Passage
And thou shalt tell them to thy children, and thou shalt meditate upon them sitting in thy house, and walking on thy journey, sleeping and rising.
And thou shalt tell them to thy children, and thou shalt meditate upon them sitting in thy house, and walking on thy journey, sleeping and rising.
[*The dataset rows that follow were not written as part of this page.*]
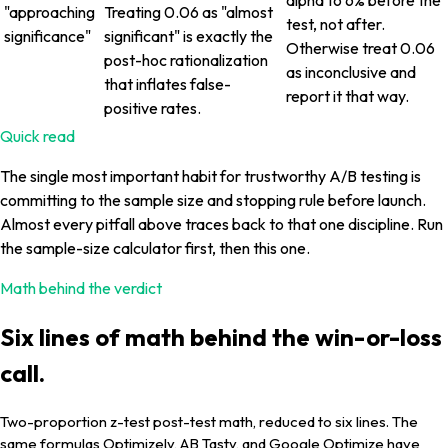
"approaching
Treating 0.06 as "almost
test, not after.
significance"
significant" is exactly the
Otherwise treat 0.06
post-hoc rationalization
as inconclusive and
that inflates false-
report it that way.
positive rates.
Quick read
The single most important habit for trustworthy A/B testing is
committing to the sample size and stopping rule before launch.
Almost every pitfall above traces back to that one discipline. Run
the sample-size calculator first, then this one.
Math behind the verdict
Six lines of math behind the win-or-loss
call.
Two-proportion z-test post-test math, reduced to six lines. The
same formulas Optimizely, AB Tasty, and Google Optimize have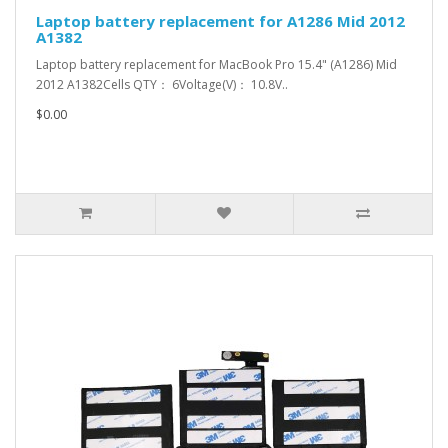
Laptop battery replacement for A1286 Mid 2012
A1382
Laptop battery replacement for MacBook Pro 15.4" (A1286) Mid
2012 A1382Cells QTY： 6Voltage(V)： 10.8V..
$0.00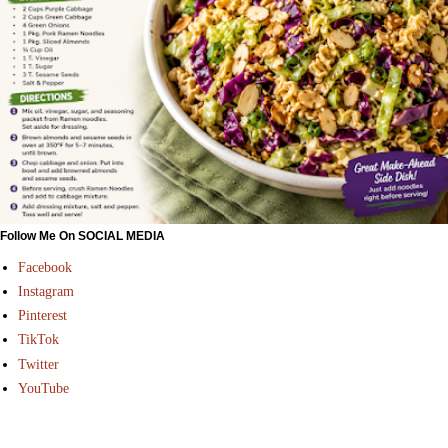
Follow Me On SOCIAL MEDIA
Facebook
Instagram
Pinterest
TikTok
Twitter
YouTube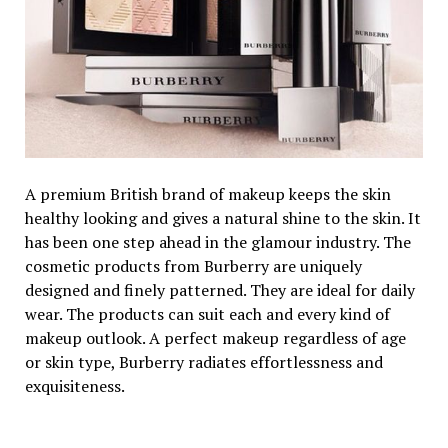
A premium British brand of makeup keeps the skin
healthy looking and gives a natural shine to the skin. It
has been one step ahead in the glamour industry. The
cosmetic products from Burberry are uniquely
designed and finely patterned. They are ideal for daily
wear. The products can suit each and every kind of
makeup outlook. A perfect makeup regardless of age
or skin type, Burberry radiates effortlessness and
exquisiteness.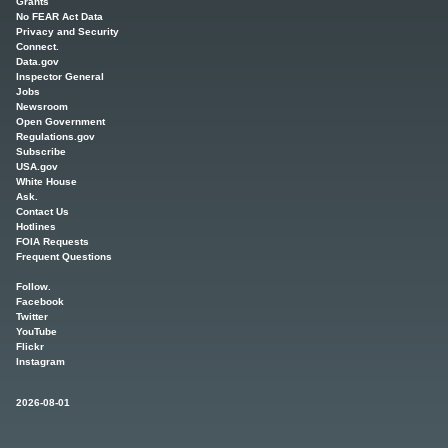
Grants
No FEAR Act Data
Privacy and Security
Connect.
Data.gov
Inspector General
Jobs
Newsroom
Open Government
Regulations.gov
Subscribe
USA.gov
White House
Ask.
Contact Us
Hotlines
FOIA Requests
Frequent Questions
Follow.
Facebook
Twitter
YouTube
Flickr
Instagram
2026-08-01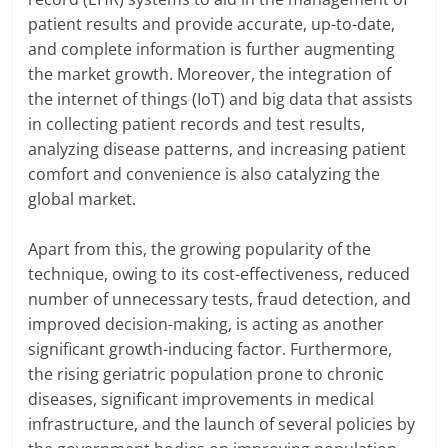
patient results and provide accurate, up-to-date,
and complete information is further augmenting
the market growth. Moreover, the integration of
the internet of things (IoT) and big data that assists
in collecting patient records and test results,
analyzing disease patterns, and increasing patient
comfort and convenience is also catalyzing the
global market.
Apart from this, the growing popularity of the
technique, owing to its cost-effectiveness, reduced
number of unnecessary tests, fraud detection, and
improved decision-making, is acting as another
significant growth-inducing factor. Furthermore,
the rising geriatric population prone to chronic
diseases, significant improvements in medical
infrastructure, and the launch of several policies by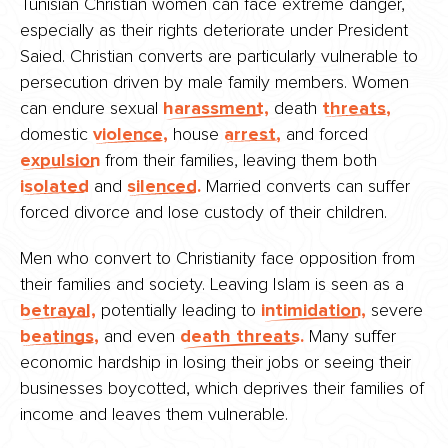
Tunisian Christian women can face extreme danger,
especially as their rights deteriorate under President
Saied. Christian converts are particularly vulnerable to
persecution driven by male family members. Women
can endure sexual
harassment,
death
threats,
domestic
violence,
house
arrest,
and forced
expulsion
from their families, leaving them both
isolated
and
silenced.
Married converts can suffer
forced divorce and lose custody of their children.
Men who convert to Christianity face opposition from
their families and society. Leaving Islam is seen as a
betrayal,
potentially leading to
intimidation,
severe
beatings,
and even
death threats.
Many suffer
economic hardship in losing their jobs or seeing their
businesses boycotted, which deprives their families of
income and leaves them vulnerable.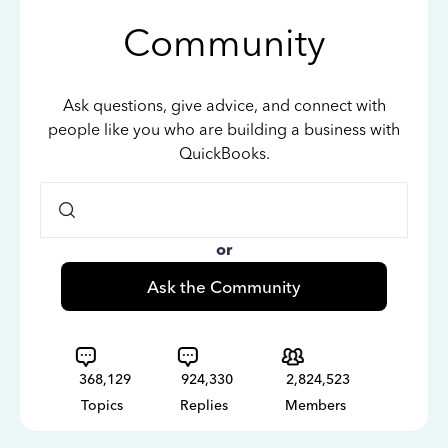
Community
Ask questions, give advice, and connect with
people like you who are building a business with
QuickBooks.
or
Ask the Community
368,129
924,330
2,824,523
Topics
Replies
Members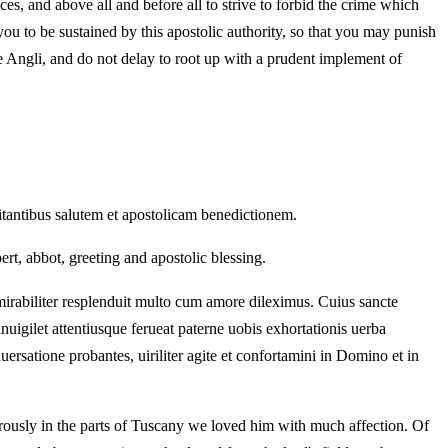
es, and above all and before all to strive to forbid the crime which
 to be sustained by this apostolic authority, so that you may punish
he Angli, and do not delay to root up with a prudent implement of
mitantibus salutem et apostolicam benedictionem.
ert, abbot, greeting and apostolic blessing.
irabiliter resplenduit multo cum amore dileximus. Cuius sancte
uigilet attentiusque ferueat paterne uobis exhortationis uerba
uersatione probantes, uiriliter agite et confortamini in Domino et in
rously in the parts of Tuscany we loved him with much affection. Of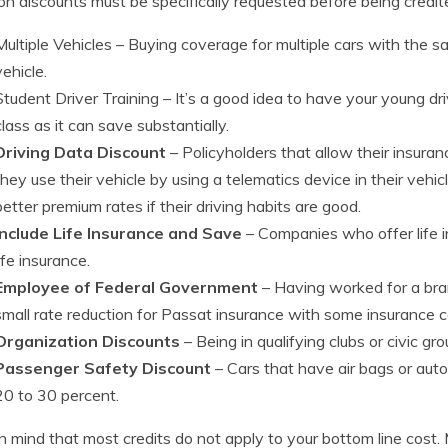
 discounts must be specifically requested before being credit
Multiple Vehicles
– Buying coverage for multiple cars with the 
vehicle.
Student Driver Training
– It’s a good idea to have your young driv
class as it can save substantially.
Driving Data Discount
– Policyholders that allow their insur
they use their vehicle by using a telematics device in their vehi
better premium rates if their driving habits are good.
Include Life Insurance and Save
– Companies who offer life in
life insurance.
Employee of Federal Government
– Having worked for a bra
small rate reduction for Passat insurance with some insurance
Organization Discounts
– Being in qualifying clubs or civic gr
Passenger Safety Discount
– Cars that have air bags or auto
20 to 30 percent.
n mind that most credits do not apply to your bottom line cost.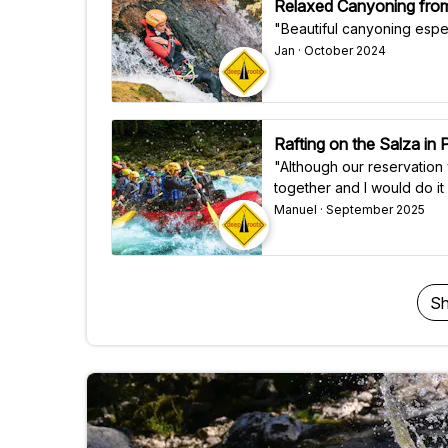
Relaxed Canyoning from
"Beautiful canyoning espec
Jan · October 2024
Rafting on the Salza in
"Although our reservation
together and I would do it 
Manuel · September 2025
Sh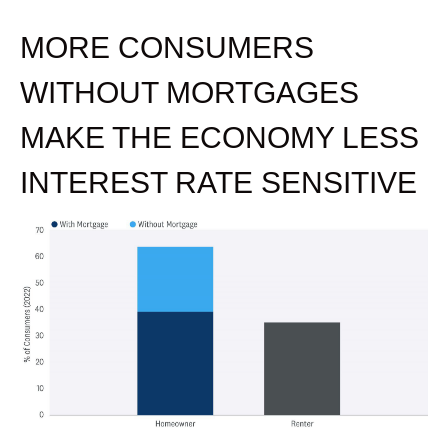
MORE CONSUMERS
WITHOUT MORTGAGES
MAKE THE ECONOMY LESS
INTEREST RATE SENSITIVE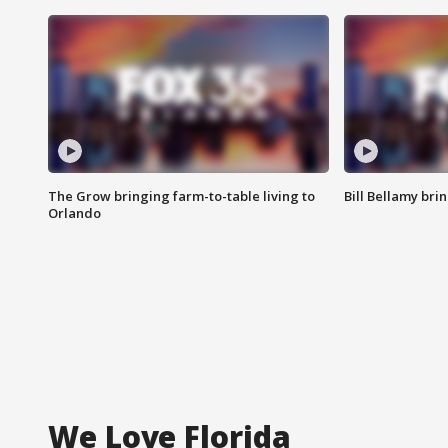
The Grow bringing farm-to-table living to
Bill Bellamy br
Orlando
We Love Florida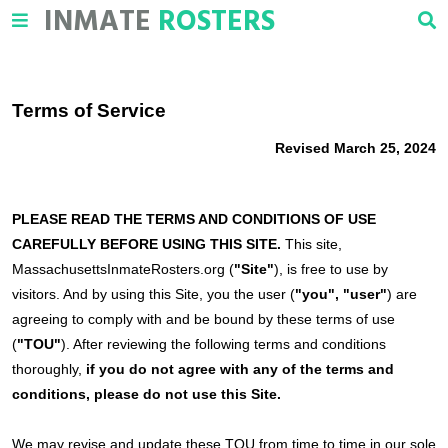
INMATE
ROSTERS
Terms of Service
Revised March 25, 2024
PLEASE READ THE TERMS AND CONDITIONS OF USE
CAREFULLY BEFORE USING THIS SITE.
This site,
MassachusettsInmateRosters.org (
"Site"
), is free to use by
visitors. And by using this Site, you the user (
"you", "user"
) are
agreeing to comply with and be bound by these terms of use
(
"TOU"
). After reviewing the following terms and conditions
thoroughly,
if you do not agree with any of the terms and
conditions, please do not use this Site.
We may revise and update these TOU from time to time in our sole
Deuteronomy 6:5 Thou shalt love the Lord thy God with thy whole heart, and with thy whole soul, and with thy whole strength.
Deuteronomy 6:6 And these words which I command thee this day, shall be in thy heart:
Deuteronomy 6:7 And thou shalt tell them to thy children, and thou shalt meditate upon them sitting in thy house, and walking on thy journey, sleeping and rising.
Deuteronomy 6:8 And thou shalt bind them as a sign on thy hand, and they shall be and shall move between thy eyes.
Deuteronomy 6:9 And thou shalt write them in the entry, and on the doors of thy house.
The verse centers on "thou", "shalt", "tell", "children", "meditate", and "upon". It is saying that the verse draws attention to "thou" and "shalt", so its meaning should be read from those terms before moving to application.
The nearby context moves from verse 6's "And these words which I command thee..." into verse 8's "And thou shalt bind them as a...", so "thou" and "shalt" belong inside that flow. In Deuteronomy context, the local focus is covenant, worship, and faithfulness.
A plain takeaway is to answer the verse's own emphasis on "thou" and "shalt" with trust shaped by these words, not by a vague optimism outside the passage.